AcCompl-it

Acceptability & Complexity evaluation task for Italian at EVALITA 2020


Overview

AcCompl-It is a task aimed at developing and evaluating methods to classify Italian sentences according to Acceptability and Complexity, which can be viewed as two “simple” numeric measures associated with linguistic productions. This is a task which is expected to attract the interest of different communities focusing on the study of language from different perspectives, whose outcome is expected to have an impact on NLP, psycholinguistics and theoretical linguistics investigations and applications.

From the NLP perspective, the renewed interest for automatic generation tasks (e.g. Machine Translation, Text Simplification, Summarization) has been recently prompted by more and more accurate systems mostly based on Deep Neural Networks algorithms (Gatt and Krahmer, 2018).
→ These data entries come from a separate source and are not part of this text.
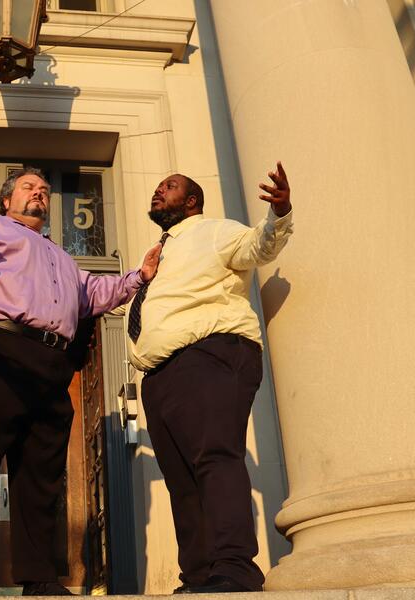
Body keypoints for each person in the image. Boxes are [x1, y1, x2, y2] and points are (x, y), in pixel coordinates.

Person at [0, 167, 162, 596]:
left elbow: (95, 293)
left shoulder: (64, 258)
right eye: (28, 187)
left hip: (51, 363)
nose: (38, 193)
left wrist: (139, 278)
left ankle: (38, 578)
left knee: (41, 476)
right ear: (6, 200)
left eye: (44, 190)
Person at [130, 165, 294, 594]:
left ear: (191, 201)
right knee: (181, 479)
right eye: (157, 186)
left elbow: (257, 247)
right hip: (159, 370)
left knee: (214, 458)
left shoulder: (216, 230)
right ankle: (199, 575)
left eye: (169, 186)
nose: (158, 190)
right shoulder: (157, 255)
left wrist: (280, 213)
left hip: (208, 352)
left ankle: (235, 568)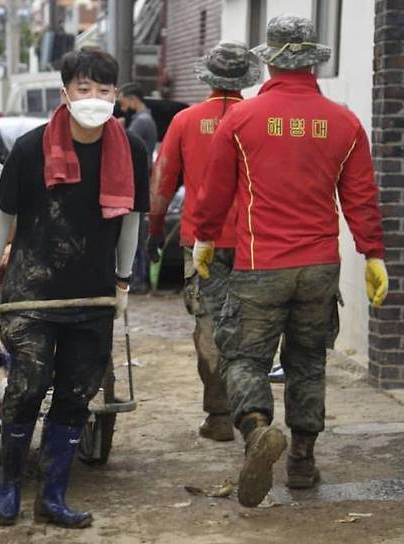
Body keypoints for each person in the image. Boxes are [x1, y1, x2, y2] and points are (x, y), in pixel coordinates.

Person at [192, 14, 388, 507]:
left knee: (244, 358)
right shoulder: (344, 122)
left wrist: (204, 238)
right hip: (320, 267)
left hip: (260, 264)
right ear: (312, 60)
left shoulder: (241, 120)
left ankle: (258, 429)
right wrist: (373, 254)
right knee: (307, 364)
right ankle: (302, 461)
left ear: (271, 57)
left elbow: (214, 193)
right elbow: (362, 198)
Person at [0, 47, 149, 528]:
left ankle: (52, 496)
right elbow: (1, 221)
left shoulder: (130, 150)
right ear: (65, 93)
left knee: (76, 395)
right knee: (27, 389)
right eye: (85, 89)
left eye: (105, 90)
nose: (95, 98)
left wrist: (122, 281)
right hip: (34, 294)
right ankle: (9, 483)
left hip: (91, 295)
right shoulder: (32, 149)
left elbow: (132, 221)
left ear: (117, 95)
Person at [148, 41, 260, 441]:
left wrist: (155, 229)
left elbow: (162, 181)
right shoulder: (260, 119)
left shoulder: (185, 120)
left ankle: (218, 416)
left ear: (208, 77)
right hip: (254, 242)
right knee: (251, 327)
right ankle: (253, 415)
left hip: (201, 243)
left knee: (209, 326)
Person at [118, 82, 158, 294]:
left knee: (134, 234)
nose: (122, 105)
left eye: (123, 100)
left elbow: (122, 144)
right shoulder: (146, 120)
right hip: (142, 179)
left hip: (135, 181)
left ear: (133, 99)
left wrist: (119, 126)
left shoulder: (141, 122)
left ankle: (137, 280)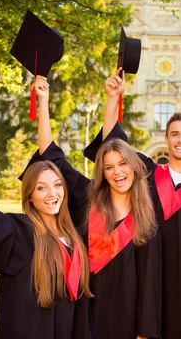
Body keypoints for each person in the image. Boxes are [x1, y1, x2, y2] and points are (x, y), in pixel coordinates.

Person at [25, 75, 161, 339]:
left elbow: (150, 283)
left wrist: (145, 332)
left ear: (135, 167)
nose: (117, 172)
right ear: (102, 173)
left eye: (123, 164)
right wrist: (43, 102)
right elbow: (51, 155)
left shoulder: (146, 217)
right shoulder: (88, 198)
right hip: (83, 310)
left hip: (128, 320)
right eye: (109, 167)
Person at [0, 109, 93, 339]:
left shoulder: (74, 235)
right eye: (41, 188)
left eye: (57, 185)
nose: (52, 193)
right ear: (29, 196)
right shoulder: (20, 232)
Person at [89, 70, 181, 338]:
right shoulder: (148, 173)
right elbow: (114, 142)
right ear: (166, 139)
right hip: (145, 283)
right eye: (175, 134)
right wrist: (113, 98)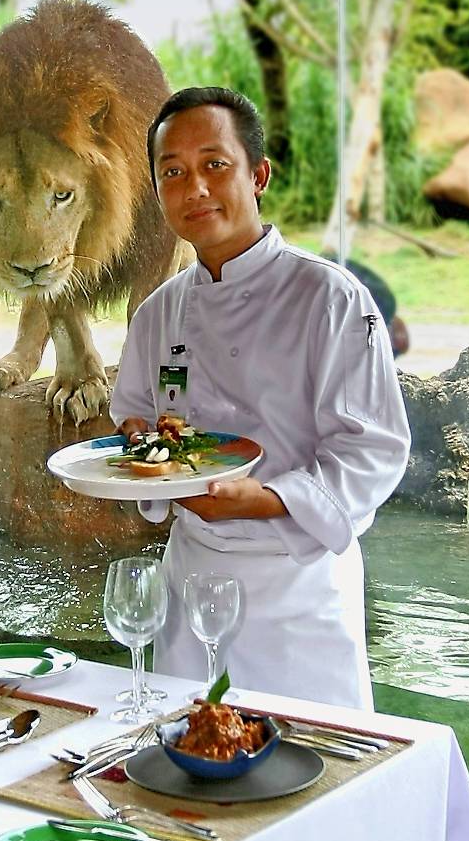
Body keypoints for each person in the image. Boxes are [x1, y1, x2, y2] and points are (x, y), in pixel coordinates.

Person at [110, 87, 411, 710]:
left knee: (318, 770)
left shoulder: (330, 299)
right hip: (189, 577)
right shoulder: (158, 312)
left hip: (297, 590)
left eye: (214, 165)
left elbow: (373, 450)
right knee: (187, 761)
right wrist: (142, 444)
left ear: (259, 174)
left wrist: (267, 498)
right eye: (173, 172)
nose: (195, 188)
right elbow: (134, 413)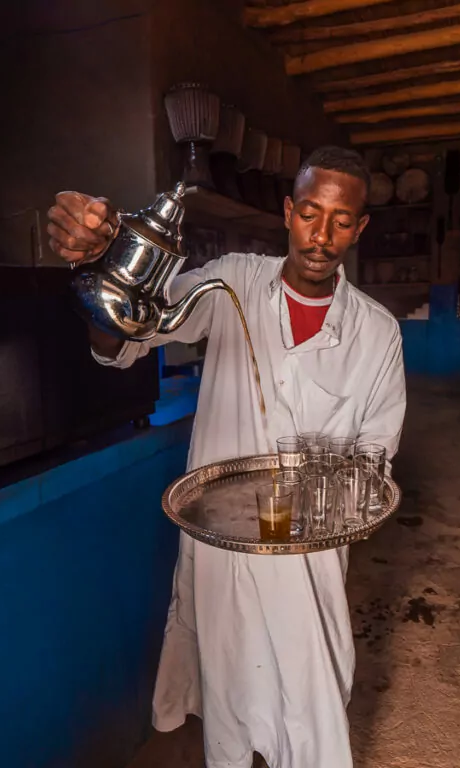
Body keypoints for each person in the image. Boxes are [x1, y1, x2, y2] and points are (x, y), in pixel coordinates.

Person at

In this scenario, the availability of annotated resources and systems aimed at predicting the level of grammatical acceptability or linguistic complexity of a sentence (see, among others, Warstadt et al., 2019 and Brunato et al., 2018) is becoming increasingly relevant either to evaluate automatically generated sentences or to investigate the ability of artificial neural networks to encode linguistic phenomena related to both notions in their representations.

From the theoretical linguistics perspectives, controlled datasets containing acceptability judgments and analyzed with machine learning techniques can be useful to test the extent to which syntactic and semantic deviance can be induced from corpus data alone, especially for low frequency phenomena (Chowdhury Zamparelli 2018, Gulordava et al. 2018, Wilcox et al. 2018), while the same data, seen from a psycholinguistic angle, can shed light on the relation between complexity and acceptability (Chesi & Canal 2019), and on the extent to which measures of on-line perplexity in artificial language models can track human parsing preferences (Demberg and Keller, 2008; Hale, 2001).

Definitions

  • Acceptability is the native speakers’ judgment of the well-formedness of a sentence. This is the core dimension for the evaluation of both formal and psycho-linguistic theories as well as for generation, summarization and machine translation tasks;

  • Complexity, namely a measure of the native speakers’ effort in processing a sentence, is required both for comparing neurolinguistic and psycholinguistic theories and for rating the accessibility of a text. Unlike more conventional studies on human sentence processing carried out in experimental settings, in this task this measure is intended as a judgment of perceived complexity given by humans to a sentence. This measure is also relevant for developing text generation systems addressing a specific target user in terms of linguistic competence.

In this task, the Acceptability and Complexity metrics will be declined as a score given to a sentence on a 7-points Likert scale (1 = lowest, 7 = highest).